Nigerian Workers Consider Strike as Minimum Wage Report Awaits Presidential Action


Organized Labour has announced plans to hold an emergency meeting to decide their next course of actions as the national minimum wage tripartite committee submits its report to President Bola Ahmed Tinubu.

Benson Upah, spokesperson for the Nigeria Labour Congress (NLC), disclosed this in an exclusive interview.

He stated that the outcome of the meeting will determine whether organized Labour will resume its strike action in the coming days.

According to Upah, “The appropriate organs of the two unions will meet, and once they do, whatever decision they make will be communicated to the public.”

However, he did not disclose the specific date for the meeting.

Following the Monday meeting of the minimum wage tripartite committee, the federal government proposed N62,000 as the minimum wage, while organized Labour insisted on N250,000.

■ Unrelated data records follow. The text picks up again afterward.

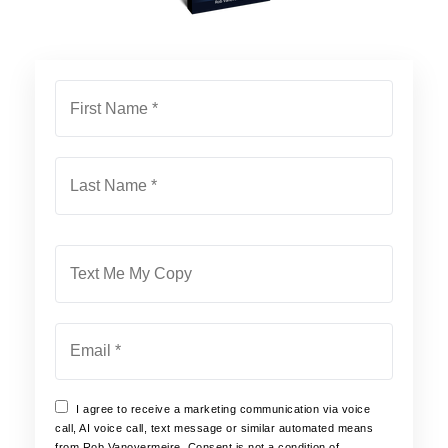
First
Name
*
Last
Name
*
Phone
Email
*
I agree to receive a marketing communication via voice
call, AI voice call, text message or similar automated means
from Rob Vanovermeire. Consent is not a condition of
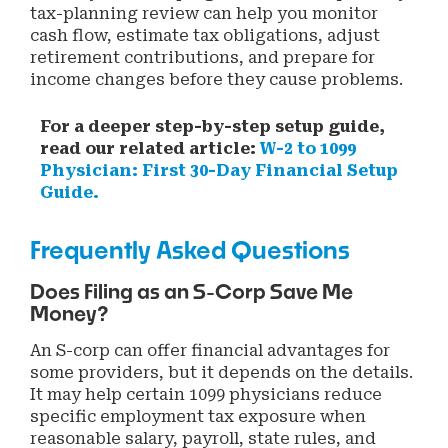
tax-planning review can help you monitor
cash flow, estimate tax obligations, adjust
retirement contributions, and prepare for
income changes before they cause problems.
For a deeper step-by-step setup guide,
read our related article:
W-2 to 1099
Physician: First 30-Day Financial Setup
Guide.
Frequently Asked Questions
Does Filing as an S-Corp Save Me
Money?
An S-corp can offer financial advantages for
some providers, but it depends on the details.
It may help certain 1099 physicians reduce
specific employment tax exposure when
reasonable salary, payroll, state rules, and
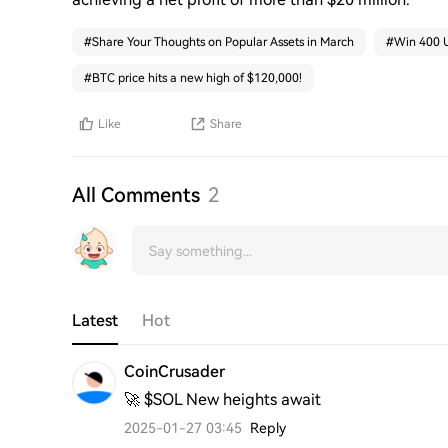
#
Share Your Thoughts on Popular Assets in March
#
Win 400 U
#
BTC price hits a new high of $120,000!
Like
Share
All Comments
2
Latest
Hot
CoinCrusader
🚀 $SOL New heights await
2025-01-27 03:45
Reply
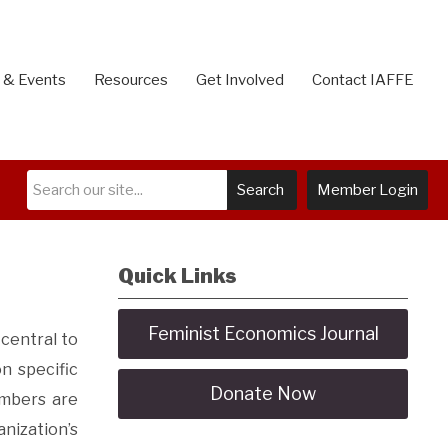
 & Events
Resources
Get Involved
Contact IAFFE
Search
Member Login
Quick Links
Feminist Economics Journal
central to
n specific
Donate Now
mbers are
nization’s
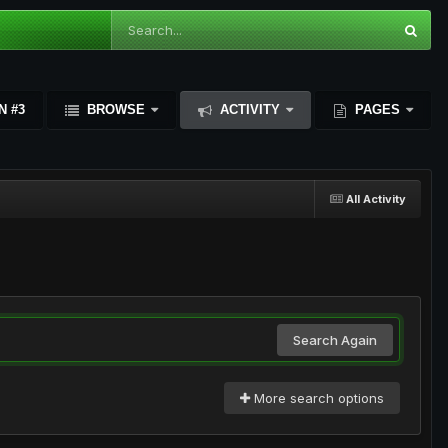
N #3
BROWSE
ACTIVITY
PAGES
All Activity
Search Again
More search options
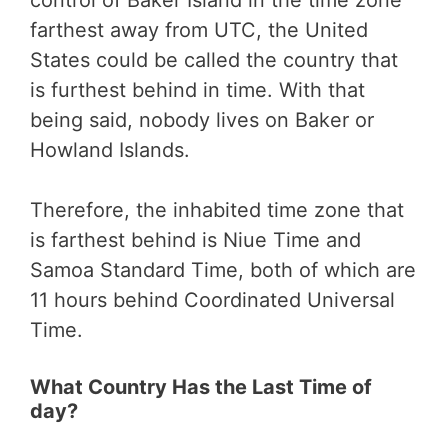
control of Baker Island in the time zone
farthest away from UTC, the United
States could be called the country that
is furthest behind in time. With that
being said, nobody lives on Baker or
Howland Islands.
Therefore, the inhabited time zone that
is farthest behind is Niue Time and
Samoa Standard Time, both of which are
11 hours behind Coordinated Universal
Time.
What Country Has the Last Time of
day?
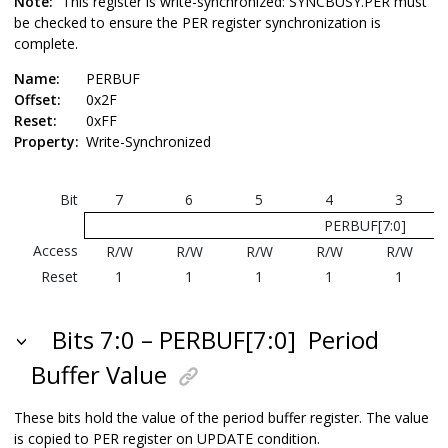
Note:
This register is write-synchronized: SYNCBUSY.PER must
be checked to ensure the PER register synchronization is
complete.
Name:
PERBUF
Offset:
0x2F
Reset:
0xFF
Property:
Write-Synchronized
Bit
7
6
5
4
3
PERBUF[7:0]
Access
R/W
R/W
R/W
R/W
R/W
Reset
1
1
1
1
1
Bits 7:0 – PERBUF[7:0]
Period
Buffer Value
These bits hold the value of the period buffer register. The value
is copied to PER register on UPDATE condition.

The report includes minimum wage proposals of N57,000 from state governors and N62,000 from the organized private sector.

The Secretary to the Government of the Federation confirmed receiving the tripartite committee report on Monday.

Attention now turns to President Tinubu, who is expected to act on the report and submit an executive bill in the minimum wage to the National Assembly ahead of June 13. Nigeria’s Democracy Day celebrations.

Meanwhile, NKC President Joe Ajaero, speaking at the International Labour Conference in Geneva, Switzerland, ruled out resuming the strike on Tuesday. He stated that organized Labour is waiting for Oresidebt Tinubu’s decision on the report submitted by the tripartite committee.

”We are waiting for the decision of the President. Our National Executive Council (NEC) will deliberate on the new figure when it is out,” he stated.

Recall that organized labour suspended last Monday’s indefinite strike, which had shut down the country’s economy for a week.

The federal government had previously proposed a minimum wage of N60,000 which organized Labour rejected. The new offer of N62,000 is only N2,000 more than the previous one. NLC President Joe Ajaero noted that the difference between the government’s N62,000 offer and labour’s proposed N25,000 minimum wage is substantial.